The paper addresses profitability and accessibility of liquidity provisioning in Uniswap v3 given concentrated liquidity and impermanent loss. It models LP decision-making as an MDP and solves it with Proximal Policy Optimization, including a reward that balances fee income and LVR-impermanent loss costs. It uses a rolling-window data-driven training/testing regime and demonstrates that an active LP driven by DRL outperforms a heuristic passive strategy in a majority of out-of-sample periods. The approach aims to make DeFi markets more accessible to smaller retail participants through more efficient, on-chain liquidity management.

Abstract

This paper applies deep reinforcement learning (DRL) to optimize liquidity provisioning in Uniswap v3, a decentralized finance (DeFi) protocol implementing an automated market maker (AMM) model with concentrated liquidity. We model the liquidity provision task as a Markov Decision Process (MDP) and train an active liquidity provider (LP) agent using the Proximal Policy Optimization (PPO) algorithm. The agent dynamically adjusts liquidity positions by using information about price dynamics to balance fee maximization and impermanent loss mitigation. We use a rolling window approach for training and testing, reflecting realistic market conditions and regime shifts. This study compares the data-driven performance of the DRL-based strategy against common heuristics adopted by small retail LP actors that do not systematically modify their liquidity positions. By promoting more efficient liquidity management, this work aims to make DeFi markets more accessible and inclusive for a broader range of participants. Through a data-driven approach to liquidity management, this work seeks to contribute to the ongoing development of more efficient and user-friendly DeFi markets.
Paper Structure (9 sections, 17 equations, 5 figures, 2 tables)

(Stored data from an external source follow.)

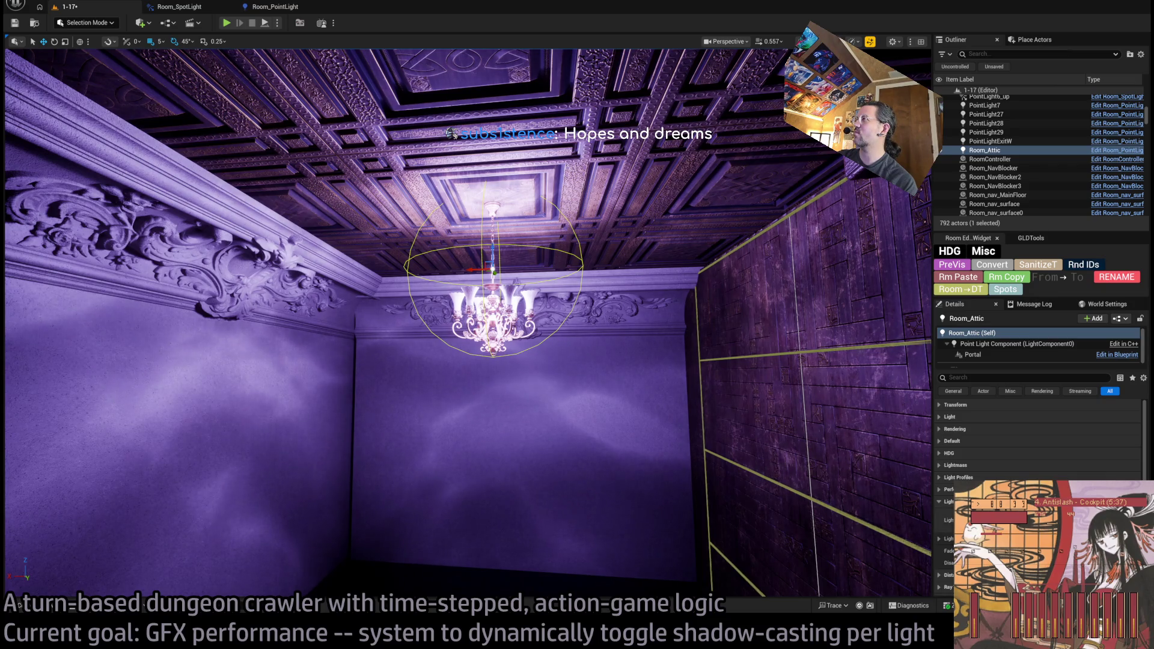
Convert Room_Attic into up and down spotlights and show Room_Attic_down's Light settings
left_click(1005, 290)
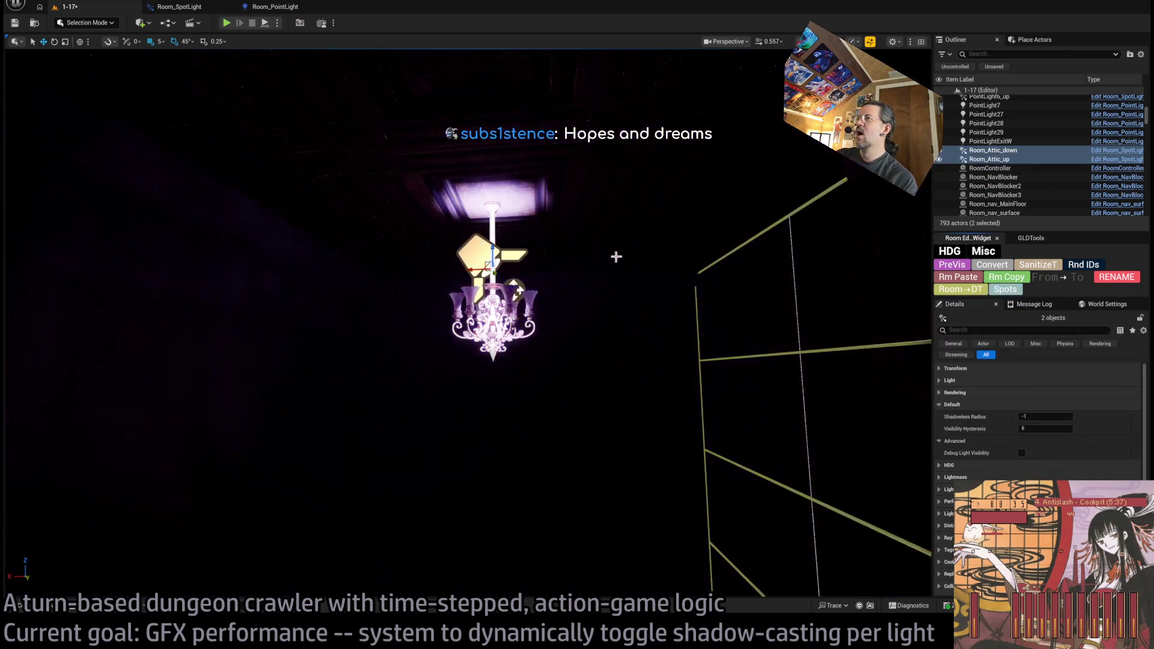
left_click(1009, 160)
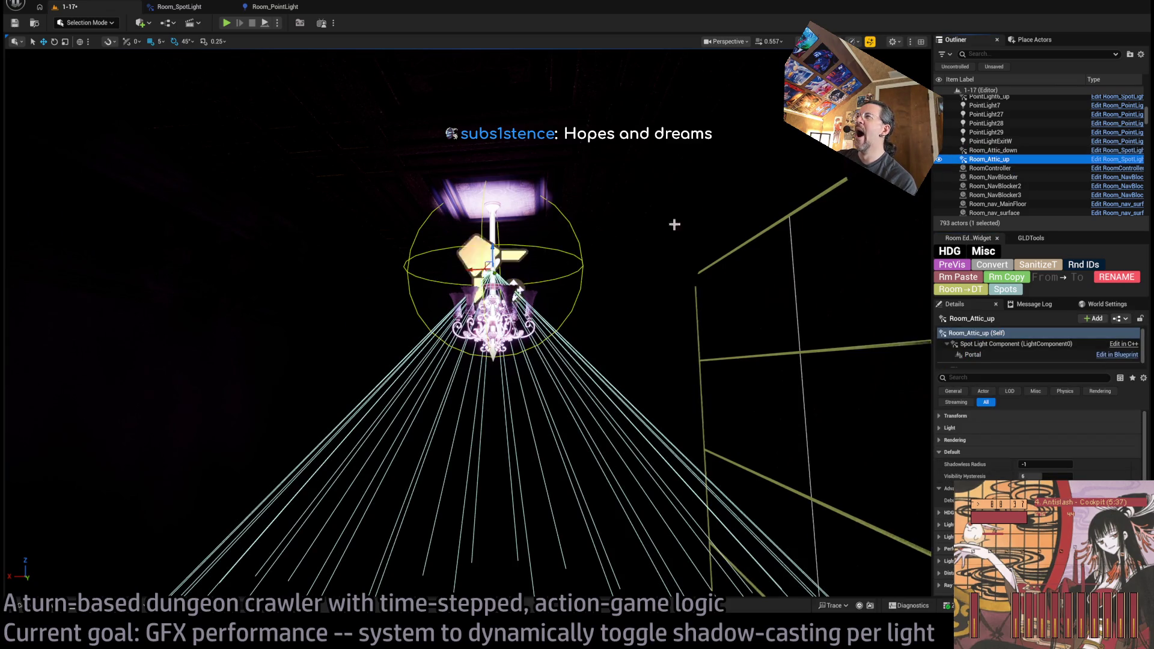
left_click(995, 150)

This paper contains 9 sections, 17 equations, 5 figures, 2 tables.

Figures (5)

  • Figure 1: Price series of WETH/USDC and corresponding sliding windows: The figure illustrates the hourly price series of the WETH/USDC token pair in the Uniswap pool with a 0.05% fee tier, highlighting the sliding windows used for training and testing the RL model.
  • Figure 2: Comparison of active and passive LP strategies when $x_0=2$: The figure compares the cumulative rewards achieved by the active and passive LP strategies over the out-of-sample testing period. The bar plot in the bottom panel visually represents the performance differences, corresponding to the numerical values displayed in the table at the top.
  • Figure 3: The figure presents four panels showing the WETH/USDC price dynamics in the Uniswap pool with a 0.05% fee. The first column illustrates the price paths under a passive LP strategy, which rebalances at three predefined windows during the out-of-sample test period. The second column displays the equivalent price dynamics for the active LP strategy. The two windows correspond to the periods referenced in Fig. \ref{['Fig:cumrew_table']}, ending on 2022-05-14 (left column) and 2023-07-26 (right column).
  • Figure 4: The two panels compare the cumulative rewards achieved by the active and passive LP strategies during the out-of-sample periods corresponding to the testing windows ending on 2022-05-14 (left panel) and 2023-07-26 (right panel). The plots illustrate the performance differences over time, emphasizing the active LP's ability to adapt to market dynamics and achieve higher rewards in varying conditions.
  • Figure 5: Comparison of active and passive LP strategies when $x_0=10$: The figure compares the cumulative rewards achieved by the active and passive LP strategies over the out-of-sample testing period. The bar plot in the bottom panel visually represents the performance differences, corresponding to the numerical values displayed in the table at the top.